__SELECTED PASSAGE__:
Re: Stats collector's idx_blks_hit value is highly misleading in practice

From: Tomas Vondra <tomas(dot)vondra(at)2ndquadrant(dot)com>
To: Peter Geoghegan <pg(at)bowt(dot)ie>
Cc: PostgreSQL Hackers <pgsql-hackers(at)lists(dot)postgresql(dot)org>
Subject: Re: Stats collector's idx_blks_hit value is highly misleading in practice
Date: 2020-10-31 01:46:17
Message-ID: 20201031014617.ukvqjlis7tkdo5ib@development
Lists: pgsql-hackers

On Fri, Oct 16, 2020 at 03:35:51PM -0700, Peter Geoghegan wrote:
>It occurs to mean that statistics collector stats such as
>pg_statio_*_tables.idx_blks_hit are highly misleading in practice
>because they fail to take account of the difference between internal
>pages and leaf pages in B-Tree indexes. These two types of pages are
>in fundamentally different categories, and I think that failing to
>recognize that at the level of these system views makes them much less
>useful. Somebody should probably write a patch that makes this
>difference clear from the system views. Possibly by using some
>generalized notion of "record" pages instead of leaf pages, and
>"metadata" pages instead of internal pages. That would even work with
>hash indexes, I think.
>Consider the following example, which is based on a standard nbtree
>index, but could work in almost the same way with other index access
>We have a pgbench_accounts pkey after initialization by pgbench at
>scale 1500. It has 409,837 leaf pages and 1,451 internal pages,
>meaning that about one third of one percent of all pages in the index
>are internal pages. Occasionally, with indexes on large text strings
>we might notice that as many as 1% of all index pages are internal
>pages, but that's very much on the high side. Generally speaking,
>we're virtually guaranteed to have *all* internal pages in
>shared_buffers once a steady state has been reached. Once the cache
>warms up, point lookups (like the queries pgbench performs) will only
>have to access one leaf page at most, which amounts to only one I/O at
>most. (This asymmetry is the main reason why B-Trees are generally
>very effective when buffered in a buffer cache.)
>If we run the pgbench queries against this database/example index
>we'll find that we have to access 4 index pages per query execution --
>the root, two additional internal pages, plus a leaf page. Based on
>the reasonable assumptions I'm making, 3 out of 4 of those pages will
>be hits when steady state is reached with pgbench's SELECT-only
>workload, regardless of how large shared_buffers is or how bloated the
>index is (we only need 1451 buffers for that, and those are bound to
>get hot quickly).

__RECORD EXCERPTS__:
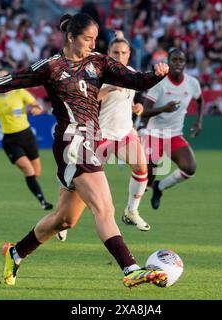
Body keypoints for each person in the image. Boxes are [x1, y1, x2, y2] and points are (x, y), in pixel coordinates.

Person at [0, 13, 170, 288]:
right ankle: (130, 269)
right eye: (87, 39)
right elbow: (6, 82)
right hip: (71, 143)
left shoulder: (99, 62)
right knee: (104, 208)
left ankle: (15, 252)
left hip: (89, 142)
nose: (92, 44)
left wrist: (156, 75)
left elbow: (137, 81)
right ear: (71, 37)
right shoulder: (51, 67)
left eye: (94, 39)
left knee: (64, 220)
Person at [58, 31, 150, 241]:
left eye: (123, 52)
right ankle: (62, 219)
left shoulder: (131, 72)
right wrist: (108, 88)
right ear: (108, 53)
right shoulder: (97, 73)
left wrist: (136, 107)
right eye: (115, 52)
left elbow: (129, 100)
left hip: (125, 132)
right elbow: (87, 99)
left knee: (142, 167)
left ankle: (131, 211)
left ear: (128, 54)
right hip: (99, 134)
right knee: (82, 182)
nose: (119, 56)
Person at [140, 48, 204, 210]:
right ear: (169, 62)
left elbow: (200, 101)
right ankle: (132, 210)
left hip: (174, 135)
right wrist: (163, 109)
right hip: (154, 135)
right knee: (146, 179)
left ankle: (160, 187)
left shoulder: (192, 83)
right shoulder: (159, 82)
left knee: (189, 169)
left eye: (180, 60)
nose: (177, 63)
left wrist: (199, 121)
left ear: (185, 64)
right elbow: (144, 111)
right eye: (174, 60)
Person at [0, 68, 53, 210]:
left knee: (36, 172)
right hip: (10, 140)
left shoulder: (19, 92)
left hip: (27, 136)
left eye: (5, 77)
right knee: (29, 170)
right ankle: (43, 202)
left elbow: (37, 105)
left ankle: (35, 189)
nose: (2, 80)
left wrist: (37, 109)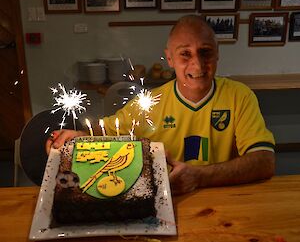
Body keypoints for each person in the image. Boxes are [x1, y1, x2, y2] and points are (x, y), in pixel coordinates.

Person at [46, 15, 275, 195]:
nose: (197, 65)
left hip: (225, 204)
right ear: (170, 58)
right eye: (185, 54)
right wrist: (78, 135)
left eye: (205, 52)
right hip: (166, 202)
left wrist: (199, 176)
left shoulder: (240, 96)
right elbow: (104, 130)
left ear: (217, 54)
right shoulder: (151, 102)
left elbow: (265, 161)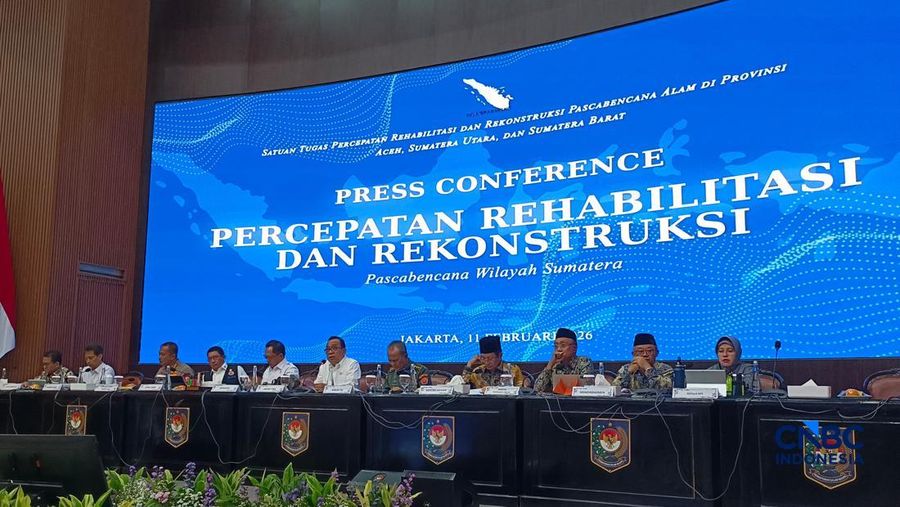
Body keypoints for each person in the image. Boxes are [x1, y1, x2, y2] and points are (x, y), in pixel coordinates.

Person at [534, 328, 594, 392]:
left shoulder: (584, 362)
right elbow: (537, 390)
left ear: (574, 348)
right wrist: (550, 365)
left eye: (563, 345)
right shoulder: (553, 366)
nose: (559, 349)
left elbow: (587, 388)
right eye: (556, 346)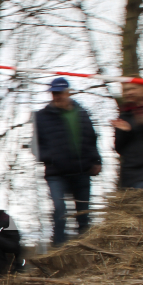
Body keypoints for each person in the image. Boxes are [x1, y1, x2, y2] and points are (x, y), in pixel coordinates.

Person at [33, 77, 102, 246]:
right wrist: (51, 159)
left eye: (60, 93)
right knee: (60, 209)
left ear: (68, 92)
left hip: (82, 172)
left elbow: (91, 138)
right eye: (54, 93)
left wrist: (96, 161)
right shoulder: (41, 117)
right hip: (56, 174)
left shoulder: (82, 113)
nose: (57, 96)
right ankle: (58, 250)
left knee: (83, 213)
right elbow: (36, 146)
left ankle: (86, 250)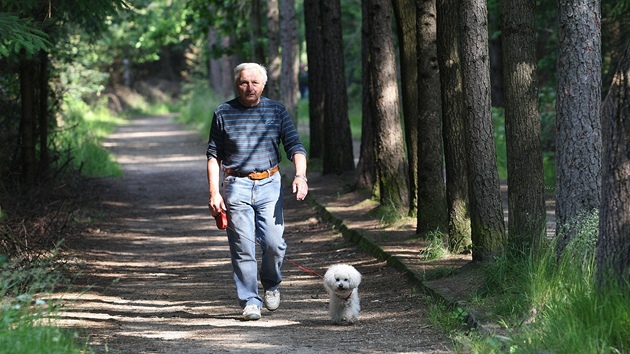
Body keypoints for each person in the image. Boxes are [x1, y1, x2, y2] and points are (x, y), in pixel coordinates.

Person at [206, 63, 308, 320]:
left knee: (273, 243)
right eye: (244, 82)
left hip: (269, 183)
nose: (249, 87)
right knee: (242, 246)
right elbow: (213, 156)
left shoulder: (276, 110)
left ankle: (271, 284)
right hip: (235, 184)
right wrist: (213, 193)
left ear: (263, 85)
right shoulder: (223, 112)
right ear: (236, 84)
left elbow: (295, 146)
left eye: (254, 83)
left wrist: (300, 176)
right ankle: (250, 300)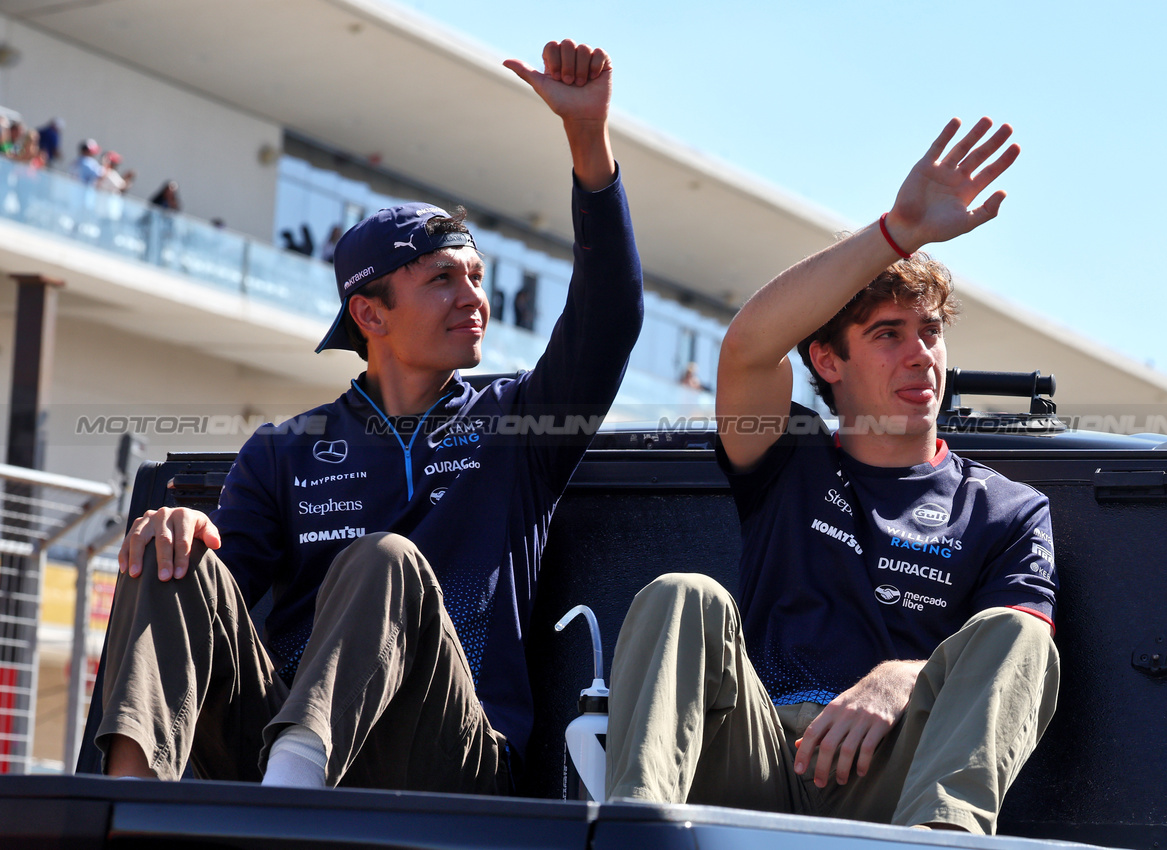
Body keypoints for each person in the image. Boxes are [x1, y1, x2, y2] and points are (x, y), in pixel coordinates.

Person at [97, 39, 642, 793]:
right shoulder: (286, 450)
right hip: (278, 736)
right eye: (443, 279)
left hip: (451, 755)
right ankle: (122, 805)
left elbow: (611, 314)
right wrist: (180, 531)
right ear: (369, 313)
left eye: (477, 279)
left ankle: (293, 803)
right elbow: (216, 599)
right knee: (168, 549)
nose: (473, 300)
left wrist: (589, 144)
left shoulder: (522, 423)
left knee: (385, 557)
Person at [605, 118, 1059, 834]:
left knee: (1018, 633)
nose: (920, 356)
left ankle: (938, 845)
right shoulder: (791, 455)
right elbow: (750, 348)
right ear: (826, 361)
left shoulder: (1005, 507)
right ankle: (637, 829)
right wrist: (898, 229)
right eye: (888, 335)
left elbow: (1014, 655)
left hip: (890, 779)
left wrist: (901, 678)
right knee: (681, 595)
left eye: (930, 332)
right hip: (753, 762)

__EXPLORE THE MATERIAL__:
- A) Translate this sentence from the idx_blks_hit post into Spanish: "It has 409,837 leaf pages and 1,451 internal pages, meaning that about one third of one percent of all pages in the index are internal pages."
- B) Quote the idx_blks_hit post from "On Fri, Oct" up to and including "indexes, I think.".

__WRITTEN RESPONSES__:
- A) Tiene 409.837 páginas hoja y 1.451 páginas internas, lo que significa que aproximadamente un tercio del uno por ciento de todas las páginas del índice son páginas internas.

- B)
On Fri, Oct 16, 2020 at 03:35:51PM -0700, Peter Geoghegan wrote:
>It occurs to mean that statistics collector stats such as
>pg_statio_*_tables.idx_blks_hit are highly misleading in practice
>because they fail to take account of the difference between internal
>pages and leaf pages in B-Tree indexes. These two types of pages are
>in fundamentally different categories, and I think that failing to
>recognize that at the level of these system views makes them much less
>useful. Somebody should probably write a patch that makes this
>difference clear from the system views. Possibly by using some
>generalized notion of "record" pages instead of leaf pages, and
>"metadata" pages instead of internal pages. That would even work with
>hash indexes, I think.